_TASK OBJECTIVE_
Please copy every line of text in the records below word for word, leaving out the pictures.

[Collected data]
· · · · · · ·

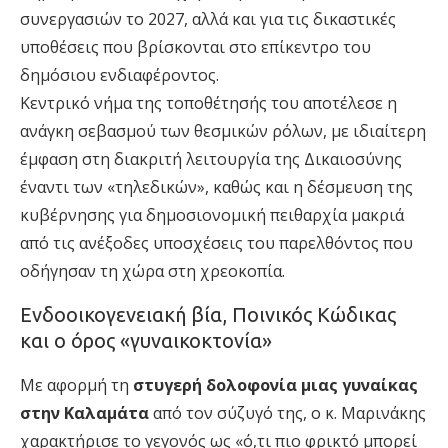
συνεργασιών το 2027, αλλά και για τις δικαστικές
υποθέσεις που βρίσκονται στο επίκεντρο του
δημόσιου ενδιαφέροντος.
Κεντρικό νήμα της τοποθέτησής του αποτέλεσε η
ανάγκη σεβασμού των θεσμικών ρόλων, με ιδιαίτερη
έμφαση στη διακριτή λειτουργία της Δικαιοσύνης
έναντι των «τηλεδικών», καθώς και η δέσμευση της
κυβέρνησης για δημοσιονομική πειθαρχία μακριά
από τις ανέξοδες υποσχέσεις του παρελθόντος που
οδήγησαν τη χώρα στη χρεοκοπία.
Ενδοοικογενειακή βία, Ποινικός Κώδικας
και ο όρος «γυναικοκτονία»
Με αφορμή τη
στυγερή δολοφονία μιας γυναίκας
στην Καλαμάτα
από τον σύζυγό της, ο κ. Μαρινάκης
χαρακτήρισε το γεγονός ως «ό,τι πιο φρικτό μπορεί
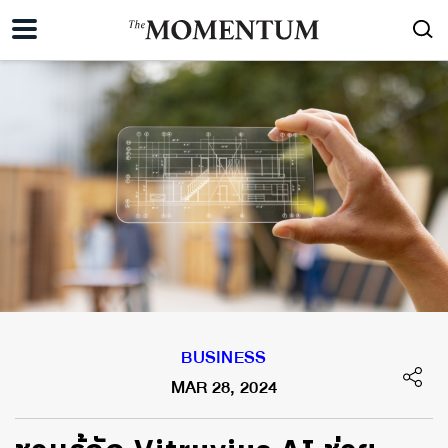
BUSINESS
MAR 28, 2024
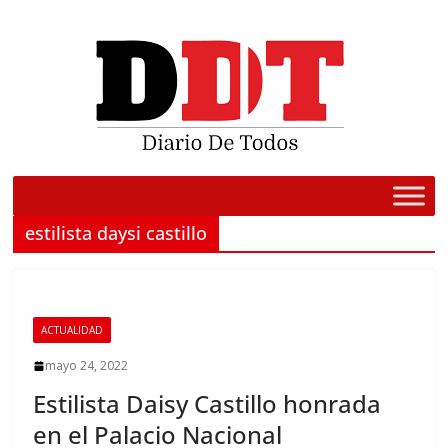
Saltar
al
contenido
estilista daysi castillo
ACTUALIDAD
mayo 24, 2022
Estilista Daisy Castillo honrada
en el Palacio Nacional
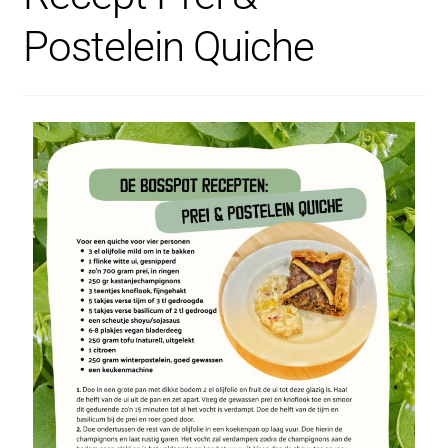
Postelein Quiche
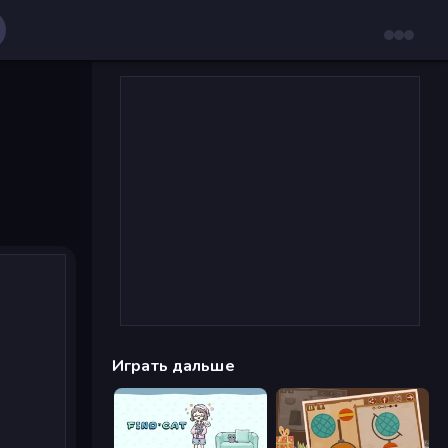
Играть дальше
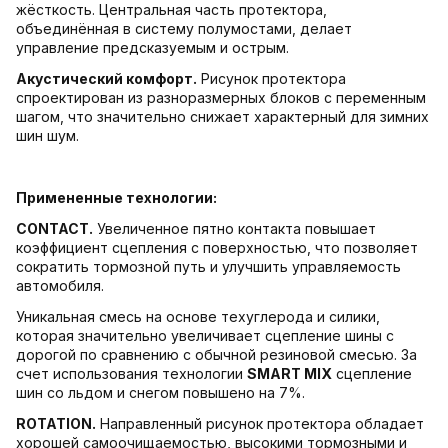
жёсткость. Центральная часть протектора,
объединённая в систему полумостами, делает
управление предсказуемым и острым.
Акустический комфорт.
Рисунок протектора
спроектирован из разноразмерных блоков с переменным
шагом, что значительно снижает характерный для зимних
шин шум.
Примененные технологии:
CONTACT.
Увеличенное пятно контакта повышает
коэффициент сцепления с поверхностью, что позволяет
сократить тормозной путь и улучшить управляемость
автомобиля.
Уникальная смесь на основе техуглерода и силики,
которая значительно увеличивает сцепление шины с
дорогой по сравнению с обычной резиновой смесью. За
счет использования технологии
SMART MIX
сцепление
шин со льдом и снегом повышено на 7%.
ROTATION.
Направленный рисунок протектора обладает
хорошей самоочищаемостью, высокими тормозными и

· · · · · · ·

_SOLUTION FOR THIS EXERCISE_
συνεργασιών το 2027, αλλά και για τις δικαστικές
υποθέσεις που βρίσκονται στο επίκεντρο του
δημόσιου ενδιαφέροντος.
Κεντρικό νήμα της τοποθέτησής του αποτέλεσε η
ανάγκη σεβασμού των θεσμικών ρόλων, με ιδιαίτερη
έμφαση στη διακριτή λειτουργία της Δικαιοσύνης
έναντι των «τηλεδικών», καθώς και η δέσμευση της
κυβέρνησης για δημοσιονομική πειθαρχία μακριά
από τις ανέξοδες υποσχέσεις του παρελθόντος που
οδήγησαν τη χώρα στη χρεοκοπία.
Ενδοοικογενειακή βία, Ποινικός Κώδικας
και ο όρος «γυναικοκτονία»
Με αφορμή τη
στυγερή δολοφονία μιας γυναίκας
στην Καλαμάτα
από τον σύζυγό της, ο κ. Μαρινάκης
χαρακτήρισε το γεγονός ως «ό,τι πιο φρικτό μπορεί
BUSINESS
MAR 28, 2024
Saltar
al
contenido
estilista daysi castillo
ACTUALIDAD
mayo 24, 2022
Estilista Daisy Castillo honrada
en el Palacio Nacional
Postelein Quiche
Играть дальше
жёсткость. Центральная часть протектора,
объединённая в систему полумостами, делает
управление предсказуемым и острым.
Акустический комфорт.
Рисунок протектора
спроектирован из разноразмерных блоков с переменным
шагом, что значительно снижает характерный для зимних
шин шум.
Примененные технологии:
CONTACT.
Увеличенное пятно контакта повышает
коэффициент сцепления с поверхностью, что позволяет
сократить тормозной путь и улучшить управляемость
автомобиля.
Уникальная смесь на основе техуглерода и силики,
которая значительно увеличивает сцепление шины с
дорогой по сравнению с обычной резиновой смесью. За
счет использования технологии
SMART MIX
сцепление
шин со льдом и снегом повышено на 7%.
ROTATION.
Направленный рисунок протектора обладает
хорошей самоочищаемостью, высокими тормозными и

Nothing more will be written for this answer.